FinovateAsia 2021 is over. But we’re keeping the doors open and the lights on for a few more days to let those of you who attended our digital fintech conference last month to check out any of the keynote addresses and panel discussions that you might have missed. The platform will remain available to FinovateAsia 2021 attendees until July 6th.
One of the hot topics in Asia – like in the rest of the world – is the rise of artificial intelligence, or AI, and its potential impact on fintech and financial services. At FinovateAsia this year, DreamQuark’s Mikko Hietanen and David Destemberg led a virtual meeting on how to use AI in order to help customer to select ESG investments. Among our demoing companies, Singapore-based Crayon Data demonstrated its AI-led platform, maya.ai, that enables enterprises to create highly personalized experiences for their customers.
The latest Big Read on AI in financial services in Asia comes from TechWireAsia, which reviewed a report from McKinsey titled AI in banking: Can banks meet the challenge? as a way of opening up the discussion. The TechWireAsia overview has been making the rounds throughout the fintech Twitterverse, and its support of McKinsey’s conclusions – that banks, including those in the Asia-Pacific, need to be wary of competition from digital challengers that may be quicker to embrace AI – reminds us of how big the stakes are for traditional financial services providers.
Importantly, innovations in AI are not limited to front- or customer-facing solutions. In fact, in Southeast Asia – countries like the Philippines, Indonesia, Malaysia, and Singapore – some of the biggest gains for AI technology deployment have been in backend operations. This is an area where banks can experiment and test new, AI-powered, solutions – and even develop a more AI-friendly culture, if necessary – before attempting to deploy more customer-facing, (and potentially brand-impacting) AI-based technologies.

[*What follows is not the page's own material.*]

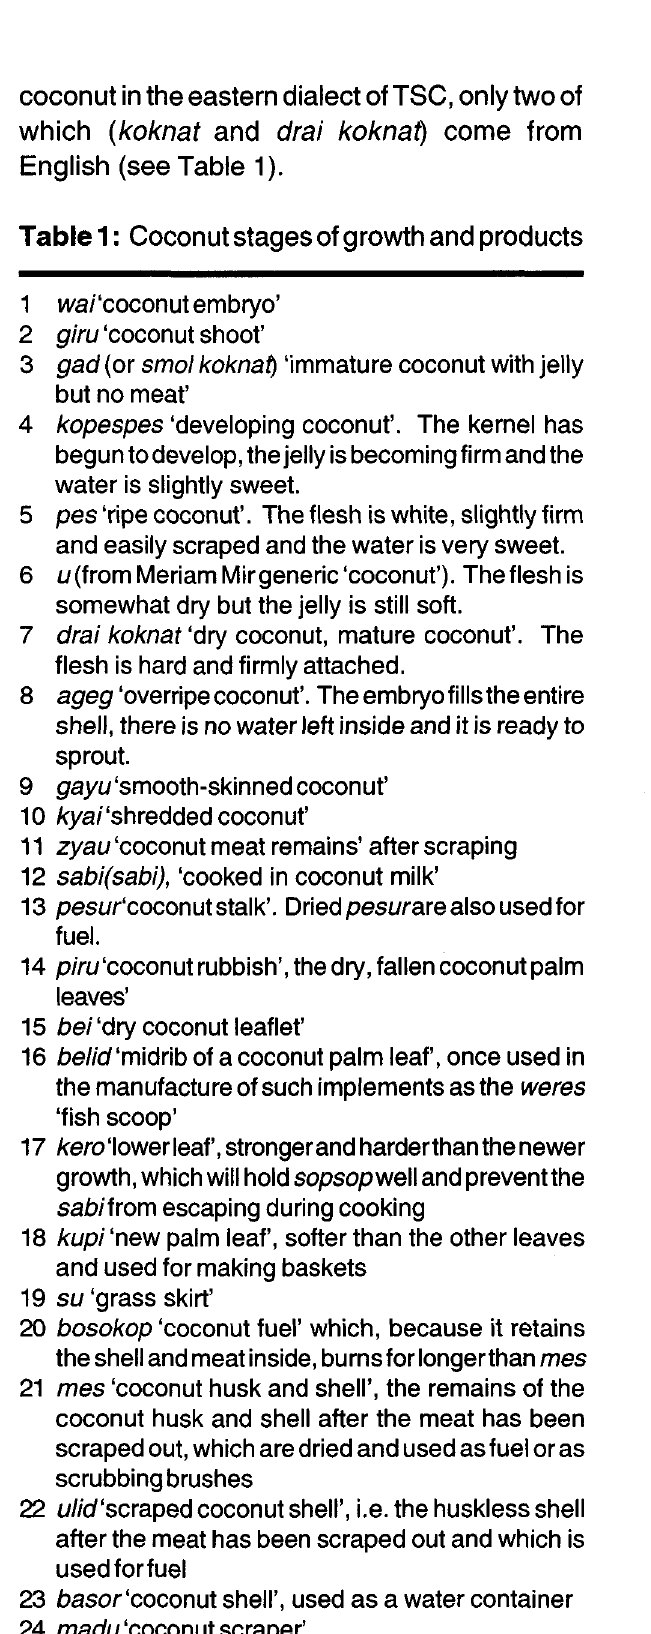
Table 1 : Coconut stages of growth and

That said, as far as the McKinsey report is concerned, for those financial institutions that do pursue what the report calls an “AI-bank” strategy, the rewards could be huge. McKinsey estimates that AI “can potentially unlock $1 trillion of incremental value for banks, annually.” This value is represented in more than 25 different AI use cases capable of helping banks grow revenues, lower costs, and “uncover new and previously unrealized opportunities” due to an AI-given ability to generate key customer insights from massive volumes of data.
And while offering much in the way of a carrot for banks to move carefully and quickly to adopt AI-based technologies, the McKinsey report does wield a stick, as well. “Banks that fail to make AI central to their core strategy and operations,” the report reads, “will risk being overtaken by competition and deserted by their customers.” The report highlights four key trends – rising customer expectations, the accelerating pace of AI adoption by financial institutions, the challenge of digital ecosystems, and competition from Big Tech – that are most likely to compel banks and financial services companies to act.